The museum is calling the project and its discoveries “Earth’s Comeback Story,” which features a display at the Denver attraction and a documentary series, NOVA Rise of the Mammals, which is now streaming online and will air Oct. 30 on PBS.

The findings are already making a splash nationwide and around the world.

For three years — when the current fossil project was launched — the museum has been keeping the whole thing under wraps as it worked to understand what it had found. 

“Our museum has actually been working down there for the better part of 20 years,” said Ian Miller, the museum’s curator of paleobotany. “The rocks down there preserve the end of the time for dinosaurs and the beginning of the time of mammals.”

An overhead shot of the prepared mammal skull fossils and lower jaw retrieved from Corral Bluffs. (HHMI Tangled Bank Studios)
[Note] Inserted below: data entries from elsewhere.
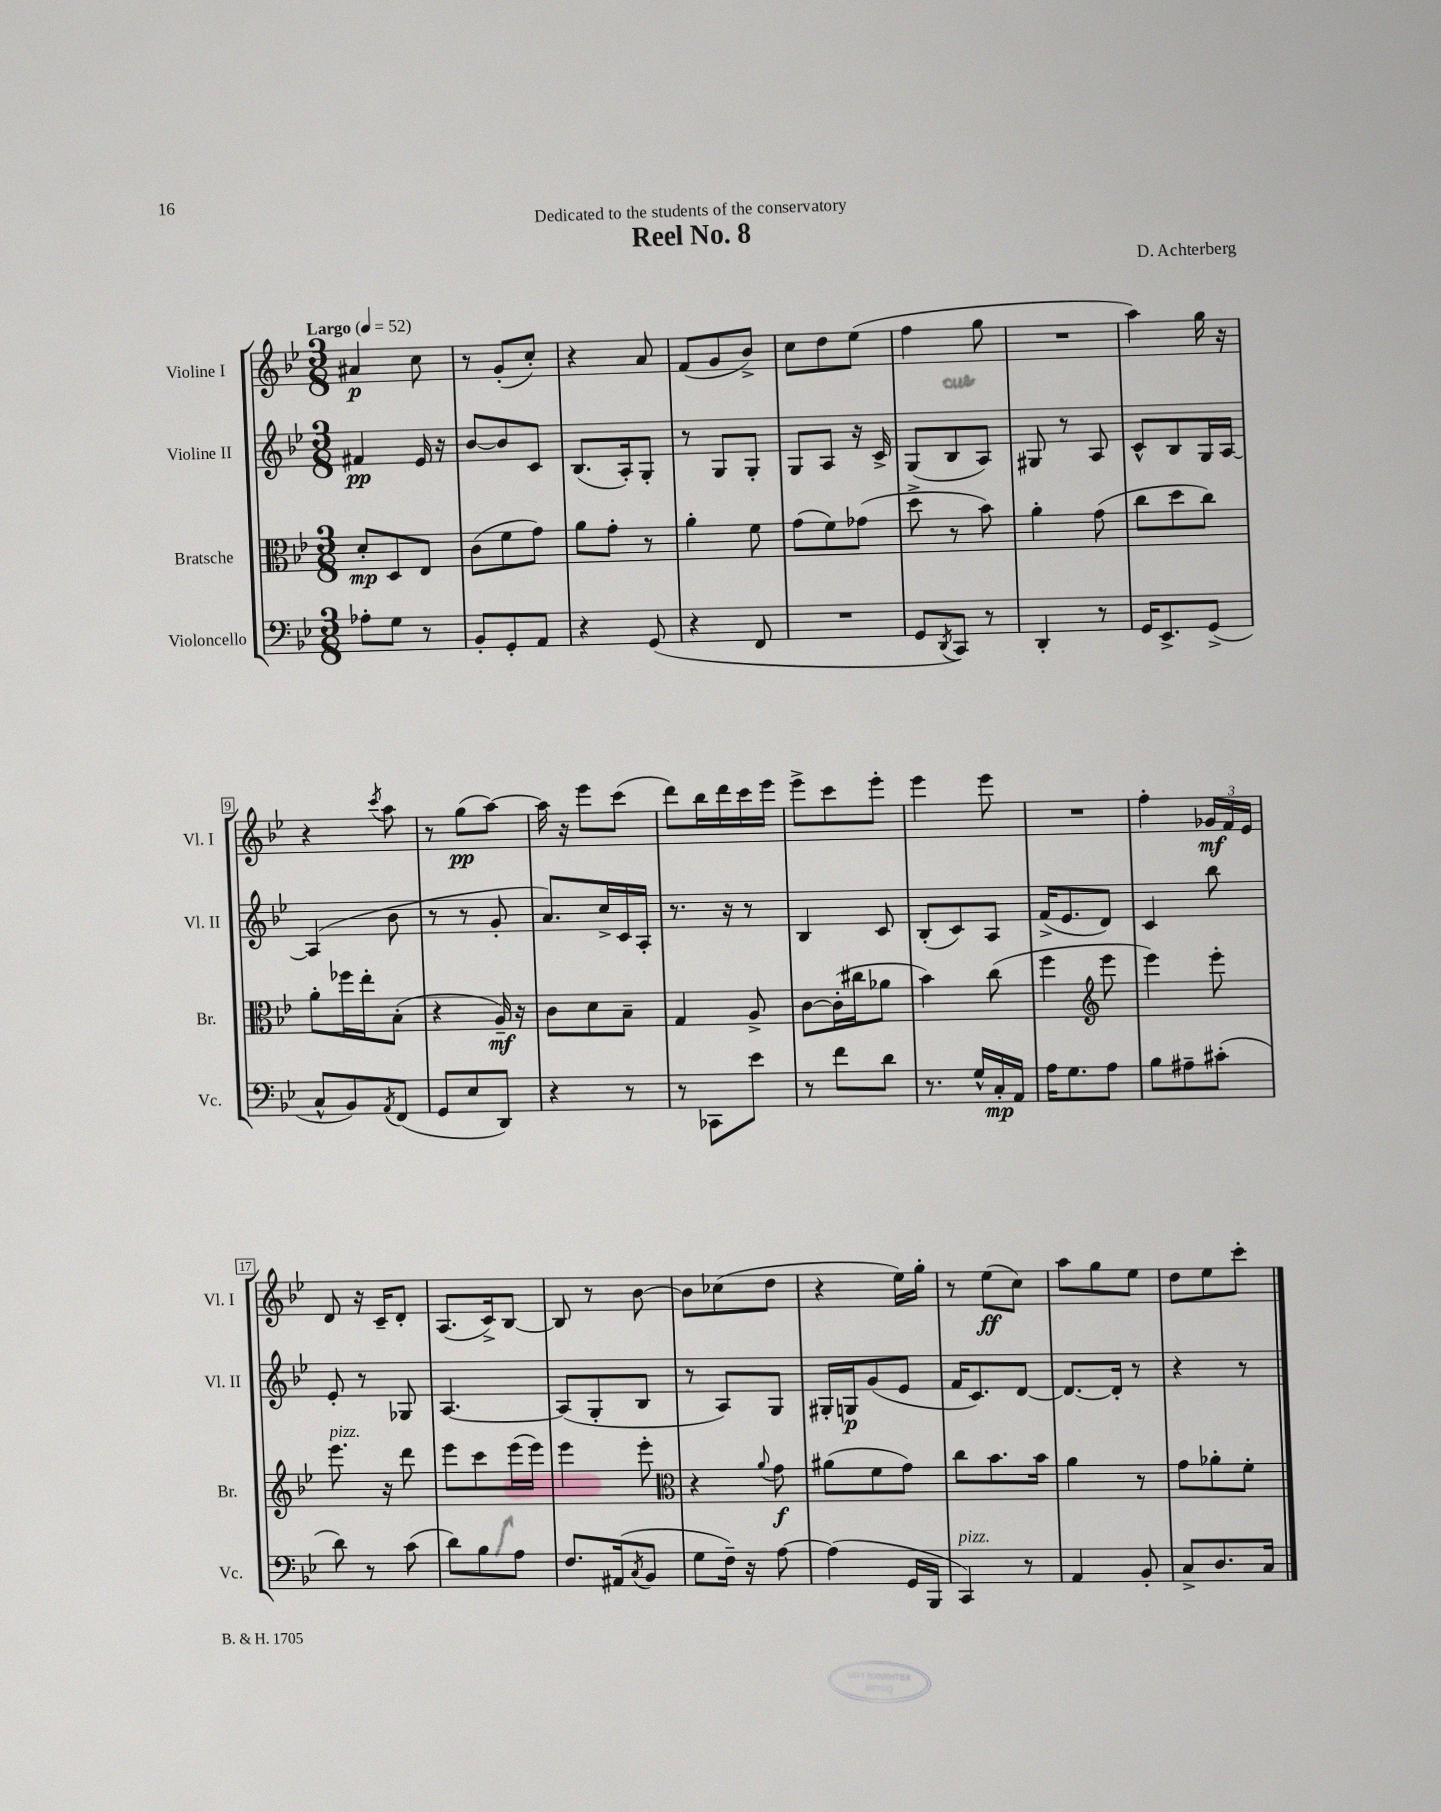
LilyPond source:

\header { title = "Reel No. 8" composer = "D. Achterberg" dedication = "Dedicated to the students of the conservatory" }
<<
\new StaffGroup <<
\new Staff = "s0" \with { instrumentName = "Violine I" shortInstrumentName = "Vl. I" } {
    \clef treble \key bes \major \numericTimeSignature \time 3/8 \tempo "Largo" 4 = 52
    ais'4\p c''8 |
    r8 g'8-.( c''8-.) |
    r4 a'8 |
    f'8( g'8 bes'8->) |
    c''8 d''8 ees''8( |
    f''4 g''8 |
    R4. |
    a''4) g''16 r16 |
    r4 \acciaccatura { c'''8 } a''8 |
    r8 g''8\pp( a''8~) |
    a''16 r16 ees'''8 c'''8( |
    d'''8) bes''16 d'''16 c'''16 ees'''16 |
    ees'''8-> c'''8 ees'''8-. |
    ees'''4 ees'''8 |
    R4. |
    f''4-. \tuplet 3/2 { ges'16\mf f'16 ees'16 } |
    d'8 r16 c'16-- d'8-. |
    a8.( c'16->) bes8~ |
    bes8 r8 bes'8~ |
    bes'8 ces''8( d''8 |
    r4 ees''16) g''16-. |
    r8 ees''8\ff( c''8) |
    a''8 g''8 ees''8 |
    d''8 ees''8 c'''8-. \bar "|." |
}
\new Staff = "s1" \with { instrumentName = "Violine II" shortInstrumentName = "Vl. II" } {
    \clef treble \key bes \major \numericTimeSignature \time 3/8
    fis'4\pp ees'16 r16 |
    bes'8~ bes'8 c'8 |
    bes8.( a16-.) g8-. |
    r8 g8 g8-. |
    g8 a8 r16 c'16-> |
    g8( bes8 a8) |
    gis8 r8 a8 |
    c'8-^ bes8 g16 a16~ |
    a4( bes'8 |
    r8 r8 g'8-. |
    a'8.) c''16-> c'16 a16-. |
    r8. r16 r8 |
    bes4 c'8 |
    bes8-.( c'8) a8 |
    f'16->( ees'8. d'8) |
    c'4 bes''8 |
    ees'8-. r8 ges8 |
    a4.~ |
    a8( g8-. bes8 |
    r8 a8) g8 |
    gis16-. g16\p g'8( ees'8 |
    f'16 c'8.) d'8~ |
    d'8.~ d'16-. r8 |
    r4 r8 \bar "|." |
}
\new Staff = "s2" \with { instrumentName = "Bratsche" shortInstrumentName = "Br." } {
    \clef alto \key bes \major \numericTimeSignature \time 3/8
    d'8-.\mp d8 ees8 |
    c'8( f'8 g'8) |
    a'8 g'8-. r8 |
    a'4-. f'8 |
    g'8( f'8) ges'8( |
    d''8-> r8 bes'8) |
    a'4-. g'8( |
    c''8 d''8 c''8) |
    a'8-. fes''16 ees''16-. bes8-.( |
    r4 a16--\mf) r16 |
    c'8 d'8 bes8-- |
    g4 a8-> |
    c'8~ c'16-.( cis''16 aes'8 |
    bes'4) c''8( |
    f''4 \clef treble ees'''8 |
    ees'''4) ees'''8-. |
    ees'''8.^\markup { \italic "pizz." } r16 d'''8 |
    ees'''8 c'''8 ees'''16( ees'''16) |
    ees'''4 ees'''8-. |
    \clef alto r4 \appoggiatura { a'8 } g'8\f |
    ais'8( f'8 g'8) |
    c''8 bes'8. bes'16 |
    a'4 r8 |
    g'8 aes'8-. f'8-. \bar "|." |
}
\new Staff = "s3" \with { instrumentName = "Violoncello" shortInstrumentName = "Vc." } {
    \clef bass \key bes \major \numericTimeSignature \time 3/8
    aes8-. g8 r8 |
    bes,8-. g,8-. a,8 |
    r4 g,8( |
    r4 f,8 |
    R4. |
    g,8 \acciaccatura { d,8 } c,8) r8 |
    d,4-. r8 |
    g,16 ees,8.-> g,8->( |
    c8-^ bes,8) \acciaccatura { a,8 } f,8( |
    g,8 ees8 d,8) |
    r4 r8 |
    r8 ces,8 ees'8 |
    r8 f'8 d'8 |
    r8. g16-^ c16-.\mp a,16 |
    a16 g8. a8 |
    bes8 ais8-- cis'8-.( |
    d'8) r8 c'8( |
    d'8) bes8 a8 |
    f8. ais,16( \acciaccatura { c8 } bes,8 |
    g8 f16--) r16 a8~ |
    a4( g,16 bes,,16 |
    c,4^\markup { \italic "pizz." }) r8 |
    a,4 bes,8-. |
    c8-> d8. c16 \bar "|." |
}
>>
>>
\layout { \context { \Score \override BarNumber.stencil = #(make-stencil-boxer 0.1 0.3 ly:text-interface::print) } }
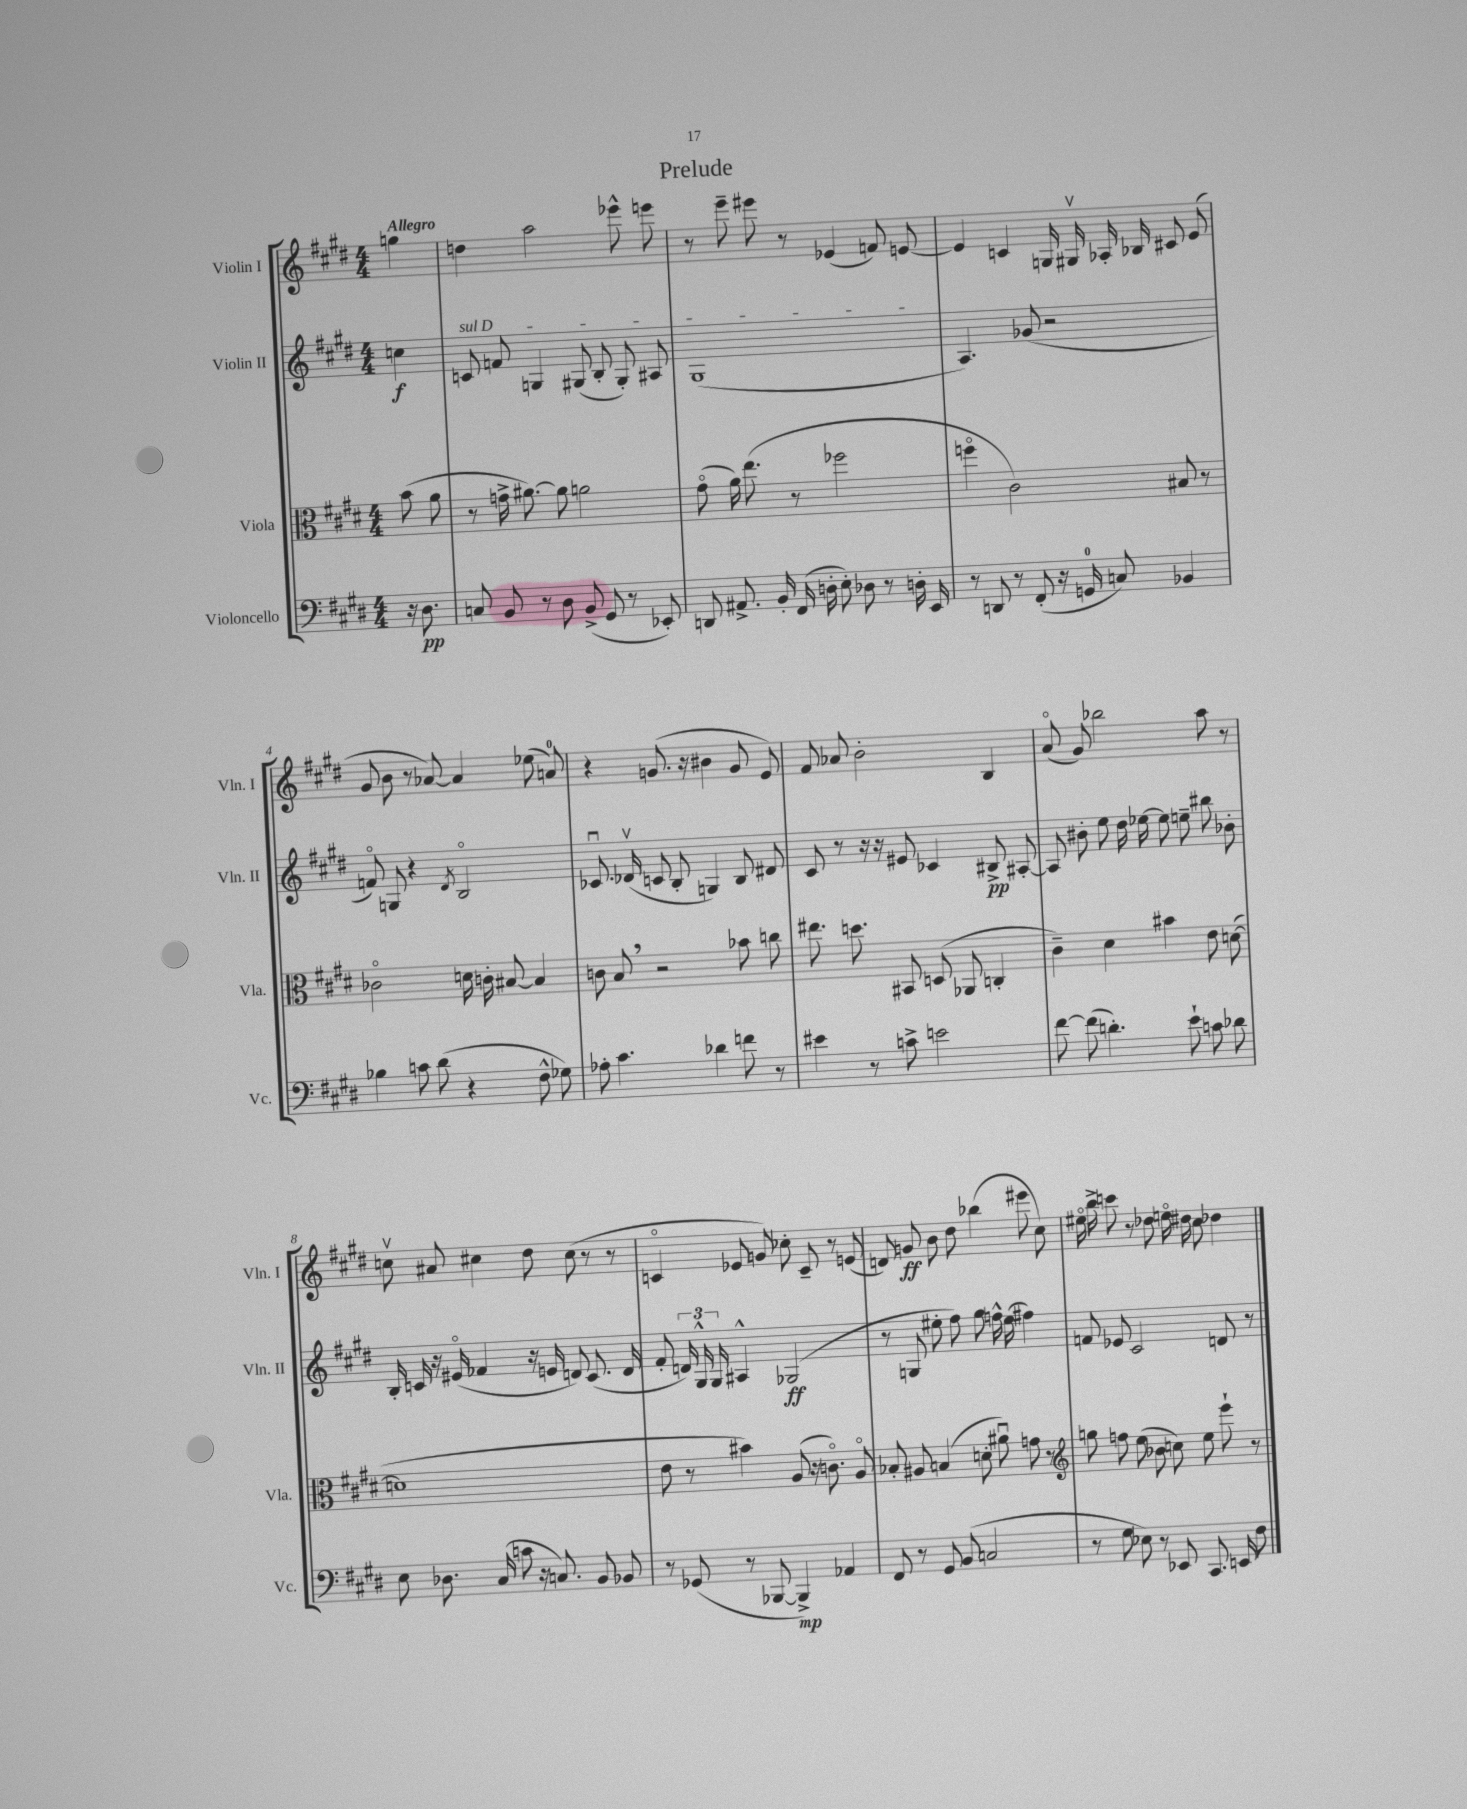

In fact, people have been examining the site for almost 100 years. But it wasn’t until Lyson cracked open a concretion a few years ago and found a mammal skull fossil that the site’s significance was really understood. 

“I was floored, because after 20 years of looking for these very fossils, here I was holding the most complete one I’d ever found in my hand,” Lyson said of the discovery. “It was a moment I’ll never forget. I started yelling.”

Dr. Tyler Lyson, Curator of Vertebrate Paleontology for the Denver Museum of Nature & Science, uses a rock hammer to split open a concretion found at Corral Bluffs. (HHMI Tangled Bank Studios)

He realized there had to be more, and within five minutes, Lyson and his team had found another mammal skull in a concretion. And then many others were discovered.

“We’re going out there and finding more and more fossils,” Lyson said. 

Before Lyons’ discovery, researchers at Corral Bluffs mostly ignored the “unassuming” concretions there.

“Concretions are just a type of rock that forms around a nucleus, like a bone,” Lyons said. “These concretions are not that common in sediments that preserve land-dwelling animals. Because of this, previous work at Corral Bluffs … they overlooked these unassuming rocks and the treasures they contained.”

The time period from which the fossils come is notoriously difficult to track down. “Together the fossil animals and the plants, with an excellent understanding of the time in these rocks, is really almost unheard of,” Miller said. “(We have) started to call this a paleontological trifecta.”

The researchers’ findings were also published Thursday in Science Magazine.

“This could very well be the most important day in the history of the museum,” said museum CEO George Sparks.  “This is probably my proudest moment in my 15 years here as CEO.”